View Pose Cluster Heads Only

Click the ‘Filters’ button in the upper left to open the filtering down menu.
Clear any existing filter by clicking on the x to the right of each existing filter in the opened drop down menu
In ‘New Filter From’ select ‘Pose Cluster Tanimoto’
Choose 1.0 as the minimum value for ‘Pose Cluster Tanimoto’

Only the cluster heads will now be visible in the 3D window

View Top 5 Scoring of Each Cluster Only

Click the ‘Filters’ button in the upper left to open the filtering down menu.
Clear any existing filter by clicking on the x to the right of each existing filter in the opened drop down menu
In ‘New Filter From’ select ‘Pose Cluster Rank’
Choose 5 as the maximum value for ‘Pose Cluster Rank’

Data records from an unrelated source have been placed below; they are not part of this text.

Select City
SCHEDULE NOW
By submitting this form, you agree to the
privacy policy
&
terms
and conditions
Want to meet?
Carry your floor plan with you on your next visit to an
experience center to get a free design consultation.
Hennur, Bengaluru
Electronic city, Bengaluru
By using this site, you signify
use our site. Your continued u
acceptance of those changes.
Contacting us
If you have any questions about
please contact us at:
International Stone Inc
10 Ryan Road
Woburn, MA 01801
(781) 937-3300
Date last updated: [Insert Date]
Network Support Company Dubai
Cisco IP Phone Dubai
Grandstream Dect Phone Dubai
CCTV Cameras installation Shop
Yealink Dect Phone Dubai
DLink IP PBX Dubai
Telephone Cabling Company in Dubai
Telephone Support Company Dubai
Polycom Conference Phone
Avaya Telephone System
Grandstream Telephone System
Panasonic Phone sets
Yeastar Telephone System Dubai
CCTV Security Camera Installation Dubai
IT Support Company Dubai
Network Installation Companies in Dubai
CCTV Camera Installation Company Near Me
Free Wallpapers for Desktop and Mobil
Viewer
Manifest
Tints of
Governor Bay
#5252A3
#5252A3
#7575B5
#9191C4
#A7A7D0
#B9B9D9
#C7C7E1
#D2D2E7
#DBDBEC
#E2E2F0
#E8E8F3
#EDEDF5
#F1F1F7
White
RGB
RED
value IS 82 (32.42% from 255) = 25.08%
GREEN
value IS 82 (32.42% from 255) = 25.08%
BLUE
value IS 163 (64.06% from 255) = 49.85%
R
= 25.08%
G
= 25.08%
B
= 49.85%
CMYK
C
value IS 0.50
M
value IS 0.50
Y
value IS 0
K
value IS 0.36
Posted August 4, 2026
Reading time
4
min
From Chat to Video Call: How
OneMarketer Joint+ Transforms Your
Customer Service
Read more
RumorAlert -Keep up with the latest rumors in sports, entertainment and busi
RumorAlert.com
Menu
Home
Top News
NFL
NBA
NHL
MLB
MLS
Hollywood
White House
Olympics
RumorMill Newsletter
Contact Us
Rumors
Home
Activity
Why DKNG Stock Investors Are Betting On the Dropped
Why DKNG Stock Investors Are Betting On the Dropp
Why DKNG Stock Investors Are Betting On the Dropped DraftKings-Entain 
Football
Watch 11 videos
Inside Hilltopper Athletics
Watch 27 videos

Only the top 5 scoring poses in each cluster will now be visible in the 3D window

View One Pose Cluster Only

Click the ‘Filters’ button in the upper left to open the filtering down menu.
Clear any existing filter by clicking on the x to the right of each existing filter in the opened drop down menu
In ‘New Filter From’ select ‘Pose Cluster ID’
Choose 10 as the maximum and minimum value for ‘Pose Cluster ID’

Only poses from cluster 10 will now be visible.

Note

The choice of cluster 10 is arbitrary. This filter can be applied with any cluster ID.